╭─ Exercise passage

Veeegs: September 2007 Archives

News flash: If it’s cutesy, someone’s done it before. After a recent impulse buy of little round ring pasta, the obvious direction seemed to be simmering up some old-school Spaghettios, just with better ingredients. Not only did we discover we’ve been trumped on this one by another vegetarian blog, they made the same yuck-yuck intro. Fuck.
Regardless, we’re re-activating the playful comfort food section we call “No Drive Thru” to bring you a $5, 10-minute meal with easy to round up ingredients. The tomatoes can even be mealy, won’t matter! We’re gonna make two components of sauce for a little complexity. Watch out mommy!
Spaghettioz
(Serves 2)
2 cups Anelletti pasta
1/4 cup olive oil
6 cloves garlic, minced
1/2 red onion, chopped
2 large overripe heirloom tomatoes
1/4 cup balsamic vinegar
2 cups tomato sauce
1 cup vegetable stock
1/4 cup parmesan cheese (optional)
salt and pepper to taste
Basil for garnish
1. Bring a medium pot of water to boil, with a touch of salt and olive oil. Toss in the pasta and let boil to al dente, about 8 minutes. Drain and set aside.

╰─

Work request:
According to the recipe post, how long does the pasta boil to reach al dente? The rows have no connection to the recipe post.

╭─ Extracted entries

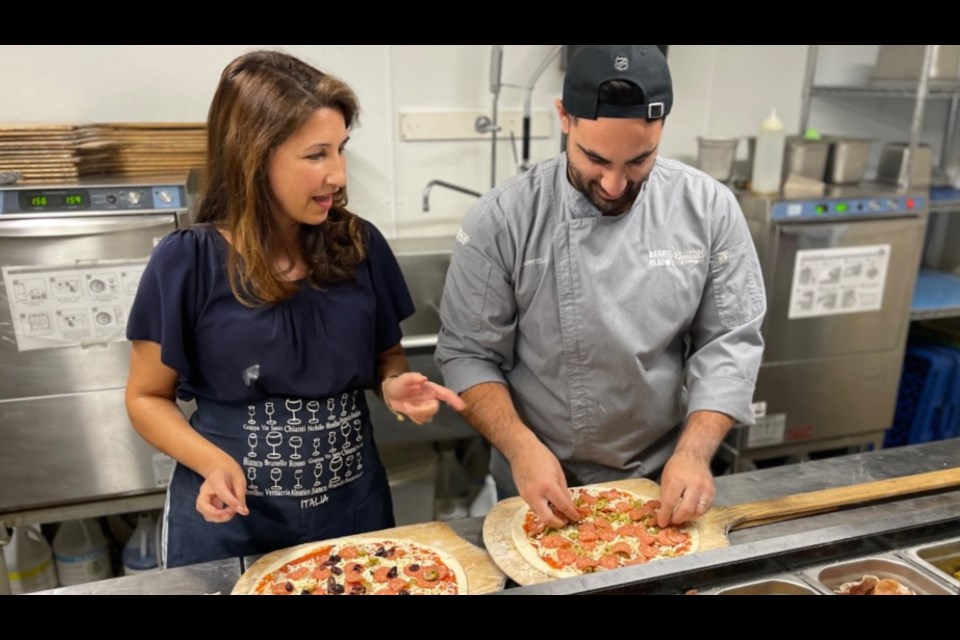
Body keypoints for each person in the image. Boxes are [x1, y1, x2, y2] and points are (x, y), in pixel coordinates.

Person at [125, 50, 465, 568]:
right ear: (254, 157)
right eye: (316, 155)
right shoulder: (186, 261)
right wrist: (210, 463)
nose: (338, 175)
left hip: (354, 514)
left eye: (341, 150)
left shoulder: (359, 244)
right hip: (232, 525)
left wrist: (397, 386)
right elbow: (146, 396)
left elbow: (387, 359)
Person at [435, 45, 766, 531]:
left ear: (662, 131)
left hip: (659, 485)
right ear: (564, 118)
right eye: (595, 159)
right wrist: (521, 448)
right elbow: (467, 353)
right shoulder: (503, 218)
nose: (614, 184)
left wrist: (694, 453)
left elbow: (729, 341)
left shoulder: (708, 208)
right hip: (537, 481)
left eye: (639, 161)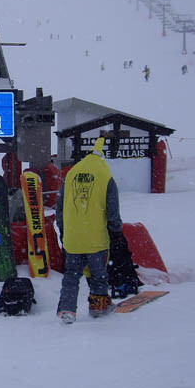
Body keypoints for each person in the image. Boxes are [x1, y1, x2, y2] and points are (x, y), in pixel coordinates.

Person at [56, 137, 122, 323]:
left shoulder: (71, 174)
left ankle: (67, 310)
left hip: (73, 237)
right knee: (99, 275)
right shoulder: (105, 175)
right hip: (96, 238)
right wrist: (116, 231)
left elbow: (60, 208)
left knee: (71, 276)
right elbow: (112, 209)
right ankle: (98, 307)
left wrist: (64, 231)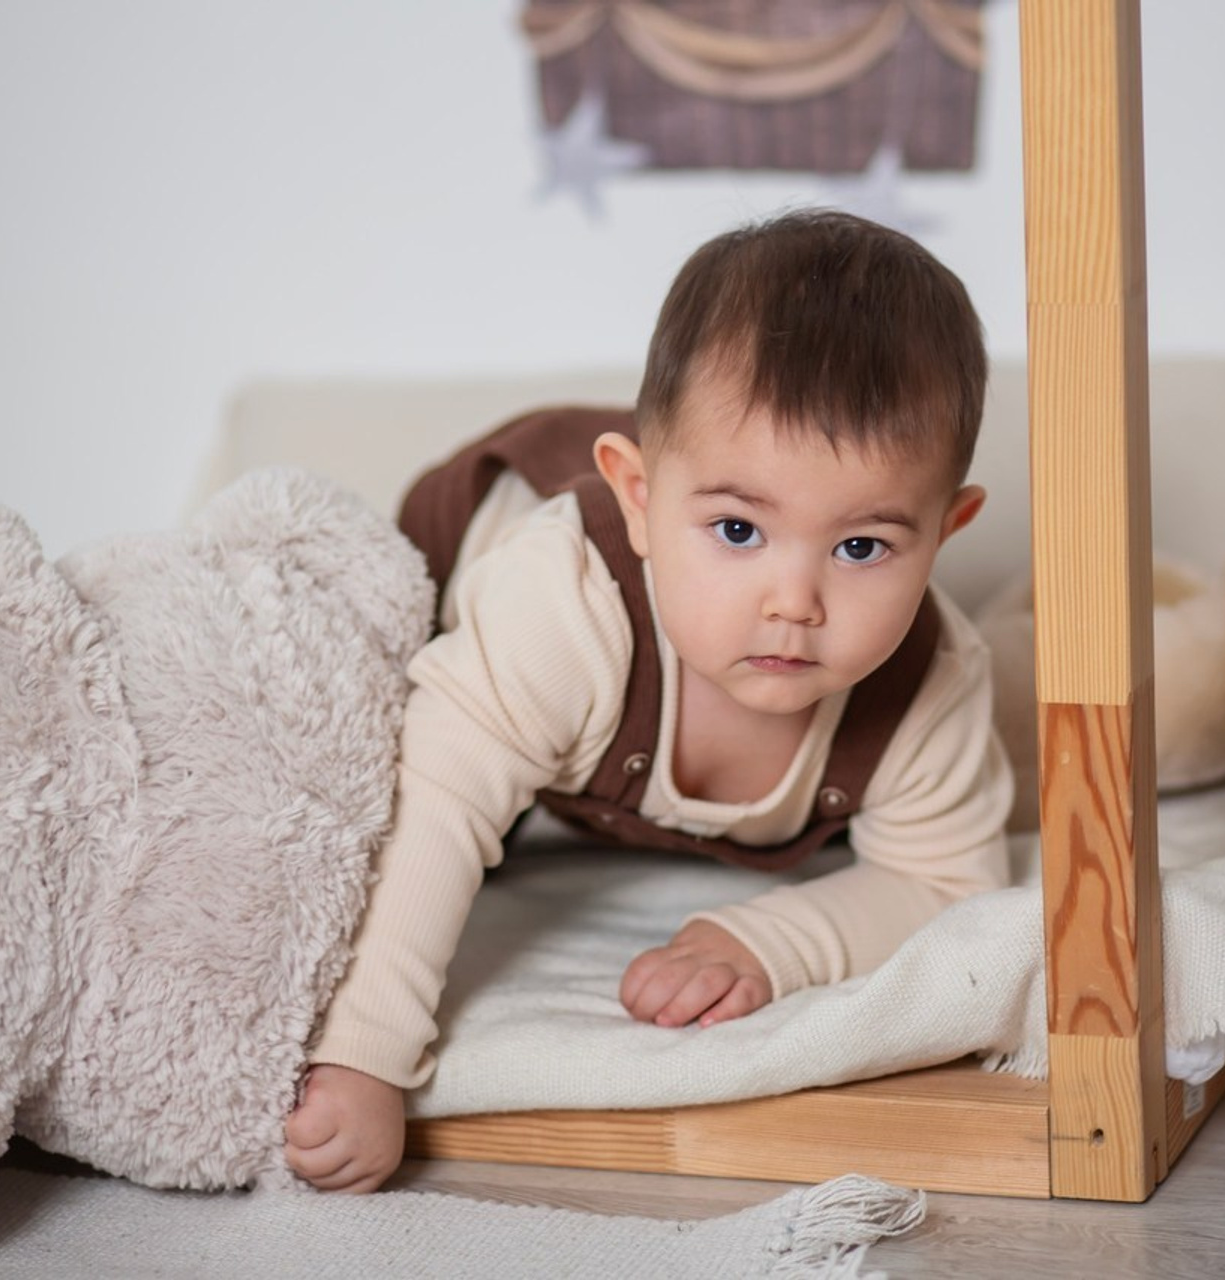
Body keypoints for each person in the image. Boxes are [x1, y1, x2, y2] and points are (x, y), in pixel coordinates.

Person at [283, 209, 1013, 1192]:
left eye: (860, 546)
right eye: (738, 531)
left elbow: (948, 884)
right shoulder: (565, 606)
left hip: (663, 520)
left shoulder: (931, 679)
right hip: (472, 545)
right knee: (337, 713)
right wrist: (364, 1054)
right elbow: (440, 796)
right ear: (636, 498)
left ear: (944, 531)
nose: (793, 602)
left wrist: (769, 940)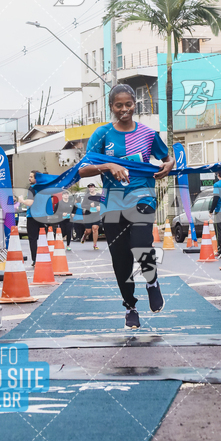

╰─

Answer to the exercise:
About 8 minutes.